* Exercise: Return the material unaltered, line by line.

* Dataset section:
###

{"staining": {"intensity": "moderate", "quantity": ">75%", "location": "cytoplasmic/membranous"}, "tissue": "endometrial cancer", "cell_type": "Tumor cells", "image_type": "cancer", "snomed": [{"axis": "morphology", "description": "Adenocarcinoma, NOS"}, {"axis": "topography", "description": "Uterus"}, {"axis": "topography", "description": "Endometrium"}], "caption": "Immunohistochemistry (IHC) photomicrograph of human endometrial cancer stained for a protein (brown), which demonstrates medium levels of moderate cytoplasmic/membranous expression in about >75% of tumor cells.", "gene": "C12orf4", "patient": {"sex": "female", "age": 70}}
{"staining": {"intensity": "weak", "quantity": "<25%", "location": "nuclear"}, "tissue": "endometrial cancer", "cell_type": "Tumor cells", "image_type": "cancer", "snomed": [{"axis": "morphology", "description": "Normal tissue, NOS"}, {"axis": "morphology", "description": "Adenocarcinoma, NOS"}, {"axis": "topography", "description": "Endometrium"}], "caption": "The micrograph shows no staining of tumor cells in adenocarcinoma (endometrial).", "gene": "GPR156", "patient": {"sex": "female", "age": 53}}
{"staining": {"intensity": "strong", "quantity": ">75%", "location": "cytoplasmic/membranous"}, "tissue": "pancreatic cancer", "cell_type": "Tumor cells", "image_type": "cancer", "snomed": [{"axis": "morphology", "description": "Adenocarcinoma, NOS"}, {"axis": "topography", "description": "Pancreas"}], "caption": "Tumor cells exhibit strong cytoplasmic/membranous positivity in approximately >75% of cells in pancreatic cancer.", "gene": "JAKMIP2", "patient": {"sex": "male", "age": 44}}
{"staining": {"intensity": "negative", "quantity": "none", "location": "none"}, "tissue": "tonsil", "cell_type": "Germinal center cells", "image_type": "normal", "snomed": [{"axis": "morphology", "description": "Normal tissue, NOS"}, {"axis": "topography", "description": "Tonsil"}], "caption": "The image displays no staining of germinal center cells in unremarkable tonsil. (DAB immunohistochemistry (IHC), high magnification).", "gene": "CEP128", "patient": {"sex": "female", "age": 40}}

###

* Answer to this problem:
{"staining": {"intensity": "moderate", "quantity": ">75%", "location": "cytoplasmic/membranous"}, "tissue": "endometrial cancer", "cell_type": "Tumor cells", "image_type": "cancer", "snomed": [{"axis": "morphology", "description": "Adenocarcinoma, NOS"}, {"axis": "topography", "description": "Uterus"}, {"axis": "topography", "description": "Endometrium"}], "caption": "Immunohistochemistry (IHC) photomicrograph of human endometrial cancer stained for a protein (brown), which demonstrates medium levels of moderate cytoplasmic/membranous expression in about >75% of tumor cells.", "gene": "C12orf4", "patient": {"sex": "female", "age": 70}}
{"staining": {"intensity": "weak", "quantity": "<25%", "location": "nuclear"}, "tissue": "endometrial cancer", "cell_type": "Tumor cells", "image_type": "cancer", "snomed": [{"axis": "morphology", "description": "Normal tissue, NOS"}, {"axis": "morphology", "description": "Adenocarcinoma, NOS"}, {"axis": "topography", "description": "Endometrium"}], "caption": "The micrograph shows no staining of tumor cells in adenocarcinoma (endometrial).", "gene": "GPR156", "patient": {"sex": "female", "age": 53}}
{"staining": {"intensity": "strong", "quantity": ">75%", "location": "cytoplasmic/membranous"}, "tissue": "pancreatic cancer", "cell_type": "Tumor cells", "image_type": "cancer", "snomed": [{"axis": "morphology", "description": "Adenocarcinoma, NOS"}, {"axis": "topography", "description": "Pancreas"}], "caption": "Tumor cells exhibit strong cytoplasmic/membranous positivity in approximately >75% of cells in pancreatic cancer.", "gene": "JAKMIP2", "patient": {"sex": "male", "age": 44}}
{"staining": {"intensity": "negative", "quantity": "none", "location": "none"}, "tissue": "tonsil", "cell_type": "Germinal center cells", "image_type": "normal", "snomed": [{"axis": "morphology", "description": "Normal tissue, NOS"}, {"axis": "topography", "description": "Tonsil"}], "caption": "The image displays no staining of germinal center cells in unremarkable tonsil. (DAB immunohistochemistry (IHC), high magnification).", "gene": "CEP128", "patient": {"sex": "female", "age": 40}}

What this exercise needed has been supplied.